● Dataset entries
>>>>>
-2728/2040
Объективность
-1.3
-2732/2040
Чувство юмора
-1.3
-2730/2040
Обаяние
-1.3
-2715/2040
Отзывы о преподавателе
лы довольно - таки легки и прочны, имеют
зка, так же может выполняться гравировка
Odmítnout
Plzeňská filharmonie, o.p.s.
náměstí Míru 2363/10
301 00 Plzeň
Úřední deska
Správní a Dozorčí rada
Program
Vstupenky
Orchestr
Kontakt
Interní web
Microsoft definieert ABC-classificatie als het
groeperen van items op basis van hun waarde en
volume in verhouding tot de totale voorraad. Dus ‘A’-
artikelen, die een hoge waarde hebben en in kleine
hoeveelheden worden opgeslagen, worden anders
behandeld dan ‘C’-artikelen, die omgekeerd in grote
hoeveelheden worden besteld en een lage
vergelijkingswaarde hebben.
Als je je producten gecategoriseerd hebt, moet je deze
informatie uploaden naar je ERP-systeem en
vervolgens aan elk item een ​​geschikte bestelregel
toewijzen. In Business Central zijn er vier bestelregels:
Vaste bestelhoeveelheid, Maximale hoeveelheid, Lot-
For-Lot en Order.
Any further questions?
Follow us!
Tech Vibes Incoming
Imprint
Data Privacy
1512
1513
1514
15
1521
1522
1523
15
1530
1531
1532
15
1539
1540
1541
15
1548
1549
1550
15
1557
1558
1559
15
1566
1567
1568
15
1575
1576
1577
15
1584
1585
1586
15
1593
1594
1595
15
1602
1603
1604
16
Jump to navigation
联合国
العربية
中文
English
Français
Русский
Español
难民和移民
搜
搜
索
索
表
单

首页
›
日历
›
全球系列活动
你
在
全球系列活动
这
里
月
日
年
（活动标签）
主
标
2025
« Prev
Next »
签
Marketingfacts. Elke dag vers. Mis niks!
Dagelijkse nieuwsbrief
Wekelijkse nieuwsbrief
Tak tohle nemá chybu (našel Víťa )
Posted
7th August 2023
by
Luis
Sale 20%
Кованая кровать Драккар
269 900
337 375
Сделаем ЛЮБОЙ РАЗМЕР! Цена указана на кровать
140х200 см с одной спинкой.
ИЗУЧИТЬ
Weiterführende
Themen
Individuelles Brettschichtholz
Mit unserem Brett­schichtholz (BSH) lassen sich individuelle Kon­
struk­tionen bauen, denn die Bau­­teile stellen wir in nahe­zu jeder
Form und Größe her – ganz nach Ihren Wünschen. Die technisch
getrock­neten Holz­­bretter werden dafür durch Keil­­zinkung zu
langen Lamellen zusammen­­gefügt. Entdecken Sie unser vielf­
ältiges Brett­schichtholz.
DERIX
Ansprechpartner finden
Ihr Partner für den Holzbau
<<<<<
Word for word, output the lines of the data from its first line through the line where "groeperen van items" appears, and stop there.

-2728/2040
Объективность
-1.3
-2732/2040
Чувство юмора
-1.3
-2730/2040
Обаяние
-1.3
-2715/2040
Отзывы о преподавателе
лы довольно - таки легки и прочны, имеют
зка, так же может выполняться гравировка
Odmítnout
Plzeňská filharmonie, o.p.s.
náměstí Míru 2363/10
301 00 Plzeň
Úřední deska
Správní a Dozorčí rada
Program
Vstupenky
Orchestr
Kontakt
Interní web
Microsoft definieert ABC-classificatie als het
groeperen van items op basis van hun waarde en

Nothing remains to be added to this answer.